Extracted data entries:

########################################

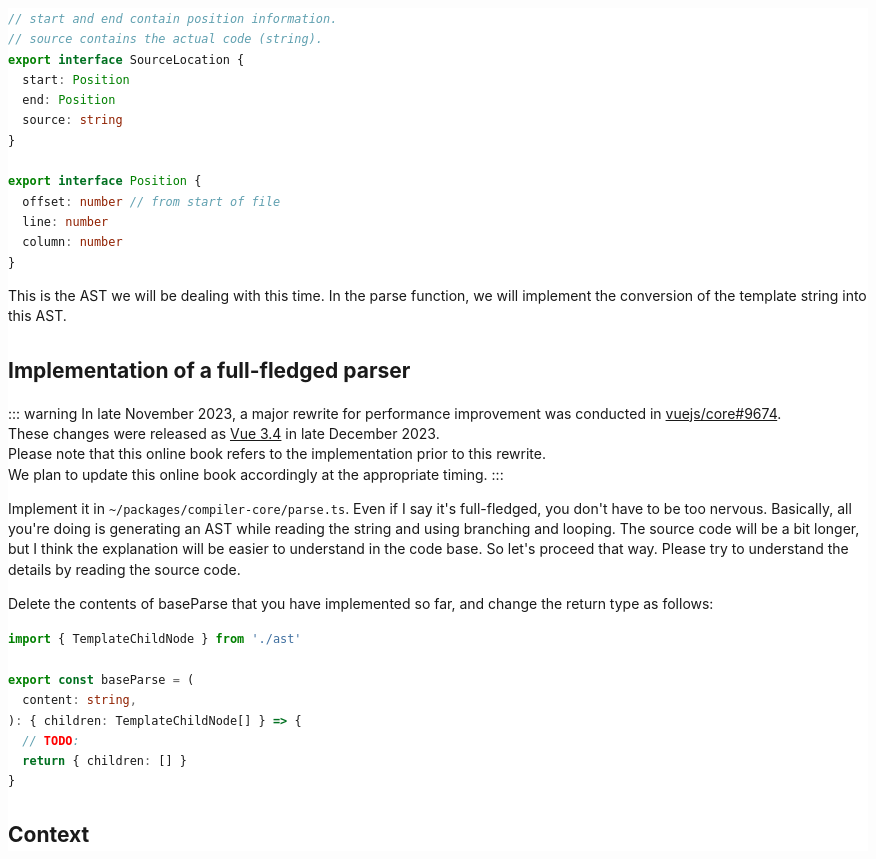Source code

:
 ```ts
// start and end contain position information.
// source contains the actual code (string).
export interface SourceLocation {
  start: Position
  end: Position
  source: string
}

export interface Position {
  offset: number // from start of file
  line: number
  column: number
}
```

This is the AST we will be dealing with this time.
In the parse function, we will implement the conversion of the template string into this AST.

## Implementation of a full-fledged parser

::: warning
In late November 2023, a major rewrite for performance improvement was conducted in [vuejs/core#9674](https://github.com/vuejs/core/pull/9674).  
These changes were released as [Vue 3.4](https://blog.vuejs.org/posts/vue-3-4) in late December 2023.  
Please note that this online book refers to the implementation prior to this rewrite.  
We plan to update this online book accordingly at the appropriate timing.
:::

Implement it in `~/packages/compiler-core/parse.ts`.
Even if I say it's full-fledged, you don't have to be too nervous. Basically, all you're doing is generating an AST while reading the string and using branching and looping.
The source code will be a bit longer, but I think the explanation will be easier to understand in the code base. So let's proceed that way.
Please try to understand the details by reading the source code.

Delete the contents of baseParse that you have implemented so far, and change the return type as follows:

```ts
import { TemplateChildNode } from './ast'

export const baseParse = (
  content: string,
): { children: TemplateChildNode[] } => {
  // TODO:
  return { children: [] }
}
```

## Context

########################################

### WHAT NEEDS TO BE DONE
Starting at the line that contains "These changes were", reproduce each line through the end of the records exactly, both ends included.

### ANSWER
These changes were released as [Vue 3.4](https://blog.vuejs.org/posts/vue-3-4) in late December 2023.  
Please note that this online book refers to the implementation prior to this rewrite.  
We plan to update this online book accordingly at the appropriate timing.
:::

Implement it in `~/packages/compiler-core/parse.ts`.
Even if I say it's full-fledged, you don't have to be too nervous. Basically, all you're doing is generating an AST while reading the string and using branching and looping.
The source code will be a bit longer, but I think the explanation will be easier to understand in the code base. So let's proceed that way.
Please try to understand the details by reading the source code.

Delete the contents of baseParse that you have implemented so far, and change the return type as follows:

```ts
import { TemplateChildNode } from './ast'

export const baseParse = (
  content: string,
): { children: TemplateChildNode[] } => {
  // TODO:
  return { children: [] }
}
```

## Context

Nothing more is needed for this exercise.